E assim caminhava a vida. Vitórias, derrotas, descobertas, percalços, tudo dentro da normalidade das pequenas empresas e de empreendedores que decidiram viajar nos próprios sonhos. Corta para 2017. Agora são diretores da Ambev! Que merda! Venderam os sonhos. Não resistiram.

Tiago e José Felipe Carneiro – Wäls – e Marcelo Carneiro – Colorado. O Carneiro no sobrenome é mera coincidência. Ou, quem sabe, o “critério” que a megacorporação adota – na falta de outro melhor – para escolher os protagonistas de uma história a ser fabricada sobre outra que fora contada e interrompida. E aí, a PEGN foi entrevistar agora, pouco mais de dois anos depois, os adquiridos, comprados ou vendidos.

Marcelo Carneiro, 57 anos, Colorado: “O que mudou após a venda?”. Marcelo: “Não perdemos nenhum funcionário importante nem tivemos de fazer demissões. Já na parte do maquinário é tudo mais moderno…, mas a melhor mudança é que eu não tenho mais de me preocupar em pagar as contas do mês…”.

Tiago Carneiro, 34 anos, Wäls: “Qual o seu papel atualmente?”. Tiago: “A AB InBev, controladora da Ambev, criou uma área global de novos negócios chamada Disruptive Growth Organization. Fomos a primeira empresa do mundo a fazer parte dela. Eu e meu irmão ocupamos oficialmente cargos de diretoria dentro dessa área. O relacionamento com os demais funcionários é muito menos traumático do que eu imaginava. Temos autonomia para tomar decisões. Essa condição foi discutida ainda durante as negociações…”.

Perceberam, esqueceram-se do produto. Nem mesmo se lembram mais dos dias e noites acordados em busca de uma marca. Os Carneiro agora vivem na gaiola. Quem sabe, talvez, de ouro. Podem cantar e voar o quanto desejarem e quiserem, desde que dentro da gaiola.

Quando os concorrentes eram/são de peso e descomunais, a AB InBev ia/vai lá e compra. Lembra Anheuser-Busch, a dona da Budweiser, 2008. Lembra Sabmiller, 2016. E quem mais se colocar pelo caminho. Passarinho pequeno, que eventualmente possa incomodar no futuro, castra-se ou desidratam-se as asas, se possível, no berçário.

Para tomar conta desse berçário, a Ambev criou uma diretoria. A de cervejas especiais.
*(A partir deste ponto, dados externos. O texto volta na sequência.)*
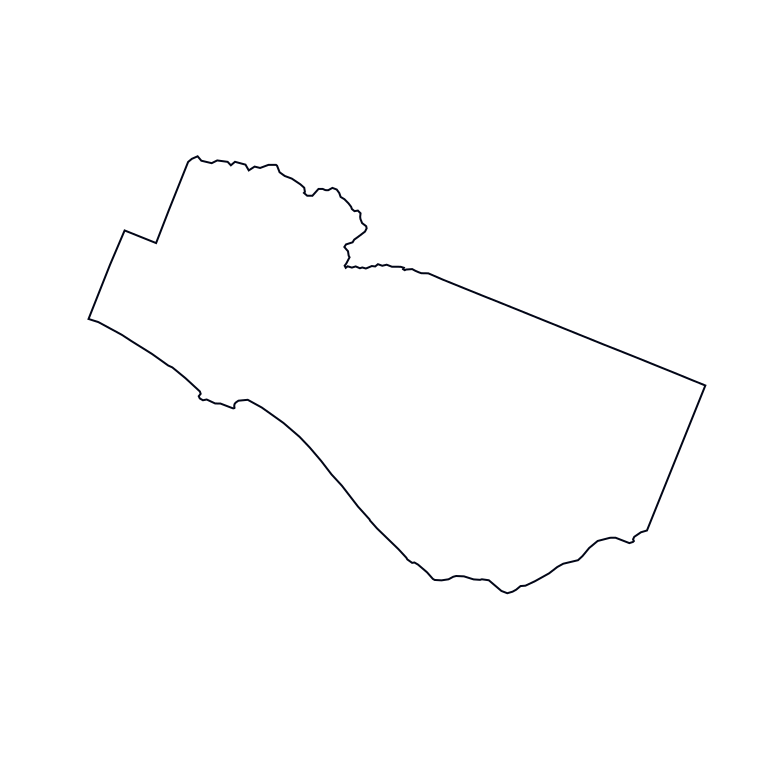 the district of Humboldt, California, United States of America, rotated 292°
{"feature_id": "52423323B26488914054819", "entity_name": "Humboldt", "entity_type": "district", "adm_level": 2, "iso_a3": "USA", "parent_name": "United States of America", "parent_adm1": "California", "projection": "natural_earth1", "projection_center": [-123.822, 40.734], "detail": "fine", "context": "isolated", "style": "outline", "palette": "ink", "viewbox_px": 768, "rotation_deg": 292, "n_neighbors": 0, "source": "geoboundaries", "source_scale": "gbopen_adm2", "svg_char_len": 2310}
<svg xmlns="http://www.w3.org/2000/svg" viewBox="0 0 768 768"><g transform="rotate(292 384 384)"><path d="M546.7,201.8L543.9,194.8L537.9,188.2L537.1,182.6L531.4,178.6L535.5,173.4L534.2,162.6L529.4,160.1L531.4,155.8L528.8,145.6L524.2,141.5L522.6,131.0L525.3,125.9L520.8,121.5L516.5,119.2L464.6,119.4L429.3,119.9L429.2,86.0L391.9,85.3L333.6,85.7L334.4,96.0L331.4,122.4L329.2,133.6L324.9,157.9L320.3,177.0L320.1,181.5L315.0,197.8L308.1,216.1L306.2,217.7L303.3,216.8L301.6,218.6L301.1,222.2L303.2,225.4L302.7,234.8L304.6,239.6L304.8,250.7L304.9,253.3L305.6,254.3L306.4,254.1L307.0,253.6L308.4,253.1L309.9,253.0L311.6,253.7L314.0,255.3L318.3,263.6L316.4,279.5L310.2,305.4L303.3,325.7L297.3,338.9L289.1,354.6L280.5,369.2L273.9,383.1L260.6,405.8L253.0,421.4L252.2,422.1L247.5,431.6L236.3,459.2L231.3,469.8L230.1,471.3L228.7,477.1L229.9,479.1L229.3,483.2L225.5,494.5L221.6,502.3L221.3,504.4L223.5,510.9L227.1,517.0L231.2,520.4L233.0,522.8L235.6,530.2L236.4,540.3L238.4,546.4L239.6,547.9L241.3,554.7L236.1,570.4L236.2,576.7L239.6,581.0L242.8,583.6L247.8,586.3L250.0,590.7L257.9,598.0L270.3,608.0L279.2,613.2L284.5,617.5L293.3,629.9L298.8,632.5L308.9,635.7L318.5,640.9L326.1,651.2L328.2,656.2L328.4,671.1L330.8,674.0L332.0,674.5L333.3,673.1L336.1,673.3L342.8,677.8L346.7,682.7L503.0,682.5L503.0,669.3L503.1,652.1L503.1,628.6L503.1,602.8L502.9,573.0L502.9,530.2L502.9,496.7L502.9,464.5L502.8,441.9L502.8,423.6L502.8,400.0L503.2,383.6L502.2,381.0L500.7,377.1L500.6,374.3L500.7,370.6L501.1,367.1L498.4,361.6L497.3,360.6L497.6,358.7L499.2,358.9L498.9,355.6L497.8,352.6L495.7,347.4L495.6,341.8L493.0,338.1L492.8,333.5L489.7,331.8L488.8,328.5L485.3,325.0L484.3,323.9L483.9,320.2L482.3,318.3L482.4,313.7L479.9,310.6L479.5,306.2L477.4,305.0L478.9,303.2L481.5,303.9L488.6,304.6L489.7,303.2L493.6,300.9L494.8,298.5L496.2,295.9L499.2,296.5L503.6,301.8L506.7,302.3L510.8,304.9L518.2,309.3L521.8,309.6L523.6,308.4L525.0,303.4L528.1,300.4L530.0,299.3L533.5,298.3L535.0,294.8L533.2,291.9L534.2,288.7L536.0,287.1L538.2,283.4L540.5,278.1L541.2,273.7L544.3,271.0L546.6,267.3L546.5,262.7L542.8,259.7L542.2,258.3L541.8,256.9L541.9,254.1L540.3,250.2L531.7,247.1L529.8,242.2L531.2,238.2L532.5,238.7L536.1,236.5L537.8,231.7L539.9,221.6L539.7,214.0L541.2,207.9L546.3,203.1L546.7,201.8Z" fill="none" stroke="#020617" stroke-width="2"/></g></svg>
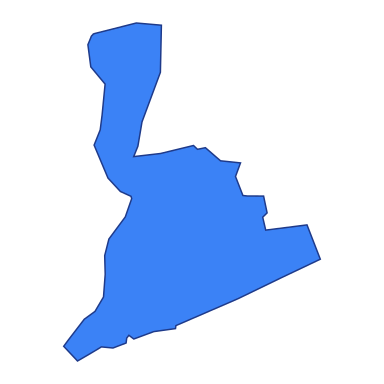 the district of Northumberland, Pennsylvania, United States of America
{"feature_id": "52423323B19927434270146", "entity_name": "Northumberland", "entity_type": "district", "adm_level": 2, "iso_a3": "USA", "parent_name": "United States of America", "parent_adm1": "Pennsylvania", "projection": "equal_earth", "projection_center": [-76.752, 40.89], "detail": "fine", "context": "isolated", "style": "filled", "palette": "blue", "viewbox_px": 384, "rotation_deg": 0, "n_neighbors": 0, "source": "geoboundaries", "source_scale": "gbopen_adm2", "svg_char_len": 836}
<svg xmlns="http://www.w3.org/2000/svg" viewBox="0 0 384 384"><path d="M161.4,25.2L136.3,23.0L94.8,33.5L93.3,34.0L92.8,34.7L91.5,36.0L91.0,37.0L90.8,37.7L87.9,44.7L90.8,66.9L105.1,84.1L102.1,115.0L100.2,129.9L94.1,145.1L108.0,178.1L120.4,191.5L131.0,196.3L131.7,198.6L125.3,216.9L108.9,239.0L104.7,255.6L105.2,274.3L103.5,297.0L95.0,311.4L84.3,319.2L68.1,340.3L63.7,346.3L77.5,361.0L92.1,352.5L101.4,346.9L113.0,348.0L126.1,343.0L126.7,338.1L128.9,335.3L133.8,339.0L153.8,331.6L175.5,328.6L175.9,325.6L238.2,298.6L280.1,278.3L320.3,259.2L307.0,224.9L265.7,230.1L262.7,217.2L267.1,212.9L263.6,196.1L253.6,196.0L247.4,196.0L242.9,195.5L235.5,176.5L240.5,162.9L220.5,160.8L205.4,147.7L197.5,149.3L193.5,145.5L160.5,153.5L133.7,156.6L137.9,146.2L142.0,121.9L160.4,72.3L161.4,25.2Z" fill="#3b82f6" stroke="#1e3a8a" stroke-width="1.5"/></svg>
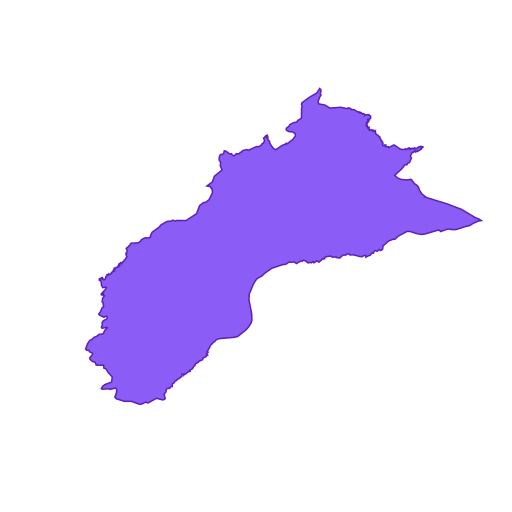 the district of Namtumbo, Ruvuma, United Republic of Tanzania, rotated 54°
{"feature_id": "72390352B4837835329020", "entity_name": "Namtumbo", "entity_type": "district", "adm_level": 2, "iso_a3": "TZA", "parent_name": "United Republic of Tanzania", "parent_adm1": "Ruvuma", "projection": "equal_earth", "projection_center": [36.206, -10.673], "detail": "fine", "context": "isolated", "style": "filled", "palette": "violet", "viewbox_px": 512, "rotation_deg": 54, "n_neighbors": 0, "source": "geoboundaries", "source_scale": "gbopen_adm2", "svg_char_len": 6030}
<svg xmlns="http://www.w3.org/2000/svg" viewBox="0 0 512 512"><g transform="rotate(54 256 256)"><path d="M359.8,52.9L356.2,54.3L354.8,55.6L339.3,62.2L326.4,70.6L307.7,84.6L307.8,84.0L303.4,85.3L298.9,85.1L296.0,84.1L293.4,84.2L290.5,85.3L285.3,85.3L282.7,89.9L279.2,93.7L276.0,95.6L272.2,96.3L271.3,87.7L270.4,83.7L269.7,82.9L269.7,82.0L270.9,80.4L270.0,78.5L270.6,76.9L268.0,72.6L265.8,72.3L264.1,68.9L264.6,68.0L264.3,67.0L264.9,66.3L264.3,65.5L265.6,65.8L265.8,64.2L266.3,64.2L266.7,59.5L265.7,59.4L266.3,57.2L265.8,56.8L264.0,58.4L263.3,60.7L263.4,63.3L261.6,64.2L261.8,65.6L260.6,66.2L260.4,68.7L259.6,69.0L259.4,68.1L258.6,68.4L258.2,69.5L258.2,71.9L257.2,72.0L256.6,74.2L254.3,76.5L247.7,78.8L247.1,79.3L246.4,84.9L245.4,84.7L243.6,86.9L242.7,85.9L242.5,86.6L241.9,86.4L241.4,88.3L239.5,87.8L239.5,87.1L238.7,86.7L236.7,86.5L236.0,87.0L234.8,86.3L232.5,86.4L232.4,85.9L227.1,87.3L225.5,86.2L224.9,86.9L224.5,86.0L223.5,88.1L222.8,87.4L222.1,88.6L221.5,88.5L221.0,90.4L220.3,89.8L219.8,90.2L219.0,89.3L218.5,90.0L218.1,89.0L217.3,90.2L216.2,89.4L216.2,90.1L215.0,90.3L214.2,88.2L213.5,88.7L213.1,88.2L213.6,86.1L212.7,86.3L212.6,85.2L212.1,86.0L211.2,85.6L212.0,82.4L210.1,81.0L208.6,81.9L207.9,81.6L206.3,84.2L206.3,85.3L205.7,84.6L203.9,85.4L203.8,86.4L202.1,86.5L201.7,87.4L201.0,87.2L200.7,88.2L199.8,88.0L199.1,89.0L195.1,90.8L193.2,93.2L192.4,92.7L190.8,93.8L190.3,94.6L190.5,95.5L185.5,100.0L179.8,109.2L174.6,111.4L169.6,115.9L167.5,115.0L165.0,111.2L164.1,108.9L162.1,108.3L161.1,106.7L159.6,105.8L157.9,106.0L159.8,110.9L159.0,119.6L159.0,128.6L159.9,130.0L162.0,130.7L163.4,132.4L171.2,138.2L170.9,142.7L171.6,144.4L170.1,147.4L169.6,151.6L170.5,153.2L170.4,156.2L171.5,157.4L172.8,157.2L174.7,156.3L177.2,153.3L180.2,152.5L182.1,153.7L183.4,158.2L183.5,164.4L183.3,165.6L182.5,165.5L182.7,166.9L181.9,169.8L181.6,177.7L179.1,178.7L175.1,178.7L172.4,178.4L171.5,177.7L168.0,177.8L166.9,176.4L164.7,175.9L164.7,177.3L165.7,177.9L164.6,178.1L165.2,179.6L165.0,180.5L167.9,181.4L168.9,183.6L168.7,185.2L169.2,185.9L169.4,189.2L167.8,191.2L166.1,199.5L164.2,201.3L164.2,202.1L163.3,203.4L162.9,205.3L163.4,206.6L162.9,207.8L163.4,209.5L161.6,211.9L162.2,214.5L160.8,215.8L158.7,215.8L158.0,217.3L153.9,218.5L152.2,219.8L153.9,221.7L154.1,222.6L153.1,225.2L153.7,226.8L156.5,229.4L159.6,229.6L161.8,231.8L166.4,232.9L167.0,242.8L170.4,247.7L170.5,254.6L173.2,252.1L175.1,252.5L175.6,251.9L179.2,254.0L182.8,260.8L183.0,264.8L181.9,267.2L182.1,272.0L186.8,279.2L186.2,291.8L180.6,299.3L180.2,301.0L178.2,302.1L177.8,304.5L176.1,306.8L175.5,309.0L175.0,315.0L175.7,317.1L175.7,326.0L177.3,329.1L178.8,330.5L177.5,333.6L176.2,334.6L175.4,338.9L176.1,340.7L176.2,343.4L172.3,349.4L172.3,350.4L173.4,352.2L173.1,353.0L173.6,354.6L173.4,355.6L173.7,356.6L176.2,357.0L177.5,359.7L178.1,359.4L178.5,360.4L180.5,360.8L182.0,364.1L181.8,364.9L182.7,366.0L182.4,367.6L183.4,369.4L181.8,369.3L182.0,371.2L182.7,371.6L182.1,372.0L182.8,372.8L183.6,372.4L183.1,373.8L184.0,373.9L183.0,375.9L183.4,377.1L182.8,377.1L182.6,377.9L183.6,377.7L183.5,379.6L184.3,380.7L184.7,380.2L184.3,382.6L185.2,383.1L184.9,385.5L183.9,385.5L184.1,386.7L183.6,387.4L184.4,387.4L184.3,389.4L186.3,391.9L185.5,393.3L183.0,392.9L182.9,393.5L184.0,393.9L183.2,394.5L183.2,396.1L182.5,395.4L182.3,396.1L183.7,397.1L184.3,396.4L185.6,396.3L188.7,398.2L191.5,398.6L193.0,395.7L193.7,395.7L194.6,397.9L195.7,403.6L196.6,403.9L196.8,401.5L198.0,402.8L199.2,402.1L200.1,405.0L202.6,407.5L203.7,407.2L207.3,409.0L207.3,410.7L209.8,414.9L210.5,417.4L211.9,417.3L216.3,415.0L216.4,413.0L217.4,412.1L218.9,412.8L219.1,414.7L218.6,417.6L219.5,419.8L221.6,420.9L222.6,422.9L224.0,423.0L225.8,419.1L226.6,418.5L227.4,422.4L229.0,425.0L228.5,426.9L227.2,428.7L227.3,432.1L226.6,435.1L227.0,437.8L226.6,440.1L227.8,443.6L231.2,448.6L232.7,448.3L234.4,446.6L235.6,447.0L238.6,445.4L239.7,446.4L240.7,450.5L242.3,451.0L245.5,450.2L247.2,448.6L250.4,449.4L254.8,443.5L257.4,445.0L259.0,443.7L263.2,444.1L269.3,443.4L273.1,446.9L271.2,453.7L271.3,456.8L272.4,459.1L273.3,458.8L276.9,453.1L278.1,452.6L280.3,447.1L282.4,447.3L284.6,449.2L285.3,450.7L286.4,451.0L286.7,452.7L287.4,453.2L289.5,452.9L296.3,447.8L300.2,442.4L307.6,437.3L308.6,435.5L309.3,431.3L311.4,429.8L312.7,420.1L317.7,416.0L318.2,414.1L317.8,413.1L313.9,411.7L313.1,408.9L311.1,406.8L311.2,405.2L312.3,403.7L311.8,402.1L312.3,400.5L310.4,398.9L310.4,396.5L309.5,394.8L310.1,393.4L309.5,392.0L310.1,389.9L309.5,387.2L309.9,386.9L308.0,385.1L309.2,384.3L309.8,384.5L309.3,383.5L309.9,383.5L310.1,382.5L309.9,379.1L310.5,377.1L309.5,377.2L309.8,373.5L308.7,371.0L308.8,369.9L307.6,368.4L308.0,366.7L307.5,365.9L308.1,364.9L307.4,363.2L308.0,362.7L308.5,360.2L307.4,358.6L308.1,355.5L307.5,355.1L307.7,353.3L306.2,353.7L305.7,351.4L305.1,352.1L304.6,351.7L302.6,346.9L301.9,346.5L301.1,343.8L301.4,342.9L300.7,341.8L301.0,339.5L300.5,338.4L300.6,336.2L301.4,334.1L309.1,321.3L310.4,318.0L309.8,307.2L309.1,303.9L307.4,299.5L305.6,297.1L300.1,293.4L287.4,287.5L282.8,283.8L277.2,274.6L275.4,270.2L275.0,268.0L275.6,263.3L275.1,258.5L275.2,250.5L278.4,240.2L280.2,236.7L280.3,233.5L283.2,228.7L285.9,227.7L286.5,222.0L287.4,221.7L287.3,219.9L290.6,218.1L291.0,218.4L292.4,217.8L292.7,216.3L294.1,215.2L293.9,213.1L295.6,213.1L295.8,209.4L297.9,208.8L297.8,205.3L297.3,204.8L297.5,203.4L298.3,203.1L298.5,202.1L297.7,201.5L297.6,200.7L298.3,198.7L299.9,195.6L301.7,195.1L303.9,191.7L304.4,191.9L306.6,189.8L307.0,188.8L306.5,187.4L306.6,184.6L308.0,183.0L307.9,181.0L309.3,179.5L310.4,179.4L312.2,176.6L317.7,172.1L319.0,170.5L319.0,168.8L319.8,167.0L321.6,167.8L322.0,164.3L322.6,163.2L321.7,160.7L322.7,159.4L321.7,157.7L321.6,156.4L323.4,155.2L323.2,152.4L324.6,152.2L325.1,150.8L325.0,149.8L324.1,148.6L322.6,147.8L321.8,139.9L323.2,134.7L324.1,134.0L323.6,128.9L324.9,119.3L326.8,116.9L332.0,113.1L335.9,109.4L337.6,106.2L342.1,93.5L343.3,92.5L344.8,92.2L346.9,84.8L350.5,81.2L352.3,78.4L355.9,67.4L356.8,66.2L357.3,60.8L358.5,55.4L359.8,52.9Z" fill="#8b5cf6" stroke="#5b21b6" stroke-width="1.5"/></g></svg>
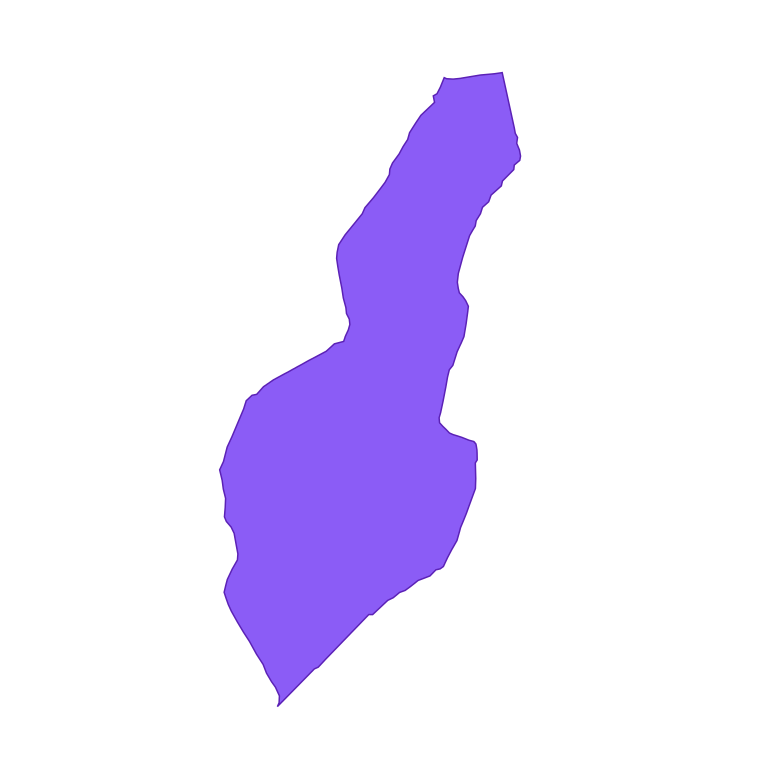 outline of Ghadeer, South Kordufan, Sudan, rotated 224°
{"feature_id": "16777658B14153516268915", "entity_name": "Ghadeer", "entity_type": "district", "adm_level": 2, "iso_a3": "SDN", "parent_name": "Sudan", "parent_adm1": "South Kordufan", "projection": "mercator", "projection_center": [31.133, 10.64], "detail": "fine", "context": "isolated", "style": "filled", "palette": "violet", "viewbox_px": 768, "rotation_deg": 224, "n_neighbors": 0, "source": "geoboundaries", "source_scale": "gbopen_adm2", "svg_char_len": 2707}
<svg xmlns="http://www.w3.org/2000/svg" viewBox="0 0 768 768"><g transform="rotate(224 384 384)"><path d="M236.6,77.9L236.2,130.7L234.6,134.6L234.8,145.4L234.8,207.6L232.0,210.2L231.7,216.7L231.0,231.0L228.9,236.7L228.0,244.9L225.4,250.2L224.2,257.2L223.0,266.4L220.4,271.9L217.6,277.9L217.6,286.4L215.2,290.0L214.5,294.0L214.6,294.3L214.9,295.1L215.1,295.8L215.7,297.4L217.3,302.1L217.6,302.9L220.2,311.8L221.4,316.6L222.8,322.1L227.3,330.5L229.2,333.9L231.9,340.8L234.9,348.2L238.5,356.2L245.3,371.6L245.7,372.4L252.3,379.7L258.0,385.3L258.5,385.8L263.5,390.7L264.2,394.1L265.7,395.6L269.0,398.9L269.1,399.0L271.3,401.1L274.1,403.2L276.2,404.7L279.2,404.9L279.5,404.9L279.4,405.0L279.5,405.0L279.6,404.9L280.2,404.6L283.8,402.6L290.9,399.7L295.4,397.5L299.1,395.6L302.9,394.2L307.9,394.4L312.4,394.4L317.1,394.7L320.9,398.0L323.3,402.6L329.6,412.7L337.4,424.7L343.1,433.1L346.9,439.6L347.4,445.2L353.8,458.0L356.4,465.4L356.8,466.7L359.4,473.6L366.8,484.4L374.0,494.2L377.3,498.5L383.2,500.7L387.7,501.6L393.1,501.9L396.9,504.3L401.9,508.1L407.3,515.1L415.4,529.8L425.5,550.2L426.9,555.7L428.1,561.0L431.2,565.6L432.9,573.5L435.9,579.5L435.3,587.8L438.2,594.3L437.2,608.0L439.8,612.3L439.6,628.4L442.4,632.0L441.7,639.2L444.1,642.8L449.1,646.4L455.7,649.3L459.2,654.1L463.7,655.5L468.0,658.6L500.7,680.4L515.3,690.1L516.0,689.1L520.3,683.6L529.3,673.2L540.5,658.1L540.7,657.8L541.0,657.4L541.2,657.1L541.7,656.5L546.0,651.4L551.0,647.1L553.5,646.2L549.7,636.8L547.5,629.6L548.7,625.5L543.3,621.7L544.1,602.9L542.5,593.9L540.2,582.6L536.8,576.3L535.2,568.1L532.9,559.9L531.4,548.9L529.1,542.7L525.6,538.4L524.9,535.8L523.3,529.8L523.0,527.4L522.7,525.0L522.4,522.6L522.1,520.0L521.9,518.5L521.9,518.4L521.0,510.6L520.2,497.6L517.9,491.4L516.7,477.7L515.6,464.4L513.4,452.8L509.2,446.2L505.4,441.5L498.8,436.4L491.9,431.3L480.7,423.5L473.0,417.6L464.5,412.5L459.9,408.6L454.1,406.6L449.9,403.1L447.2,398.0L445.2,392.2L445.0,391.8L444.9,391.3L444.6,390.8L442.6,386.6L447.6,378.4L448.3,367.4L453.3,352.1L453.7,350.9L453.8,350.6L454.6,348.2L457.3,339.2L458.3,336.1L459.1,333.3L459.8,331.2L461.4,325.8L461.6,325.2L461.8,324.7L461.9,324.3L462.0,324.1L462.1,323.7L462.2,323.4L462.4,322.9L466.4,310.2L468.8,298.3L468.4,288.1L471.1,284.2L471.5,276.3L467.6,268.5L456.8,240.6L453.0,229.7L445.6,216.7L442.6,208.1L433.5,202.3L426.6,196.8L418.5,191.7L412.3,184.7L406.5,177.6L401.9,175.6L394.6,174.9L388.1,172.5L377.7,165.0L371.1,160.3L367.2,155.6L364.6,145.4L360.9,134.5L357.8,129.0L354.3,123.1L349.0,120.3L342.8,117.2L335.9,114.5L323.9,110.9L312.4,107.8L302.0,105.4L288.1,101.1L276.1,98.3L267.7,94.4L258.0,91.7L251.5,90.5L242.6,87.0L238.0,81.8L236.6,77.9Z" fill="#8b5cf6" stroke="#5b21b6" stroke-width="1.5"/></g></svg>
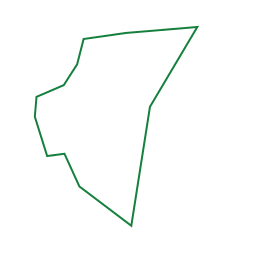 outline of Pembroke, rotated 78°
{"feature_id": "MLT-5934", "entity_name": "Pembroke", "entity_type": "state/province", "adm_level": 1, "iso_a3": "MLT", "parent_name": "Malta", "parent_adm1": "", "projection": "equal_earth", "projection_center": [14.475, 35.933], "detail": "fine", "context": "isolated", "style": "outline", "palette": "green", "viewbox_px": 256, "rotation_deg": 78, "n_neighbors": 0, "source": "natural_earth", "source_scale": "10m", "svg_char_len": 311}
<svg xmlns="http://www.w3.org/2000/svg" viewBox="0 0 256 256"><g transform="rotate(78 128 128)"><path d="M43.6,39.2L111.8,102.1L224.3,145.1L175.1,187.7L140.0,195.5L138.6,212.9L97.6,216.8L78.5,211.0L72.7,181.9L55.1,164.5L31.7,152.9L34.6,110.3L43.6,39.2Z" fill="none" stroke="#15803d" stroke-width="2"/></g></svg>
Segundo o diretor-responsável pela área, os clientes querem novos tipos de cerveja, novos estilos e produtos mais artesanais… é um negócio que vem crescendo muito mais do que a gente imaginava…”.

Tudo, eu disse tudo, que o trio de ouro ou três mosqueteiros tentaram fazer do zero deu com os burros n’água. Fracasso descomunal. São absolutamente incapazes de construir o que quer que seja.

Mas, pegar pronto e multiplicar, detonando dezenas de anos de branding, é a especialidade deles. Nisso são campeões. Jorge, Marcelo e Beto. Depois? Depois quem vier na sequência que cuide e resolva. Se você é empreendedor e tem Carneiro no sobrenome, acautele-se. Os caçadores estão de olho e no pedaço.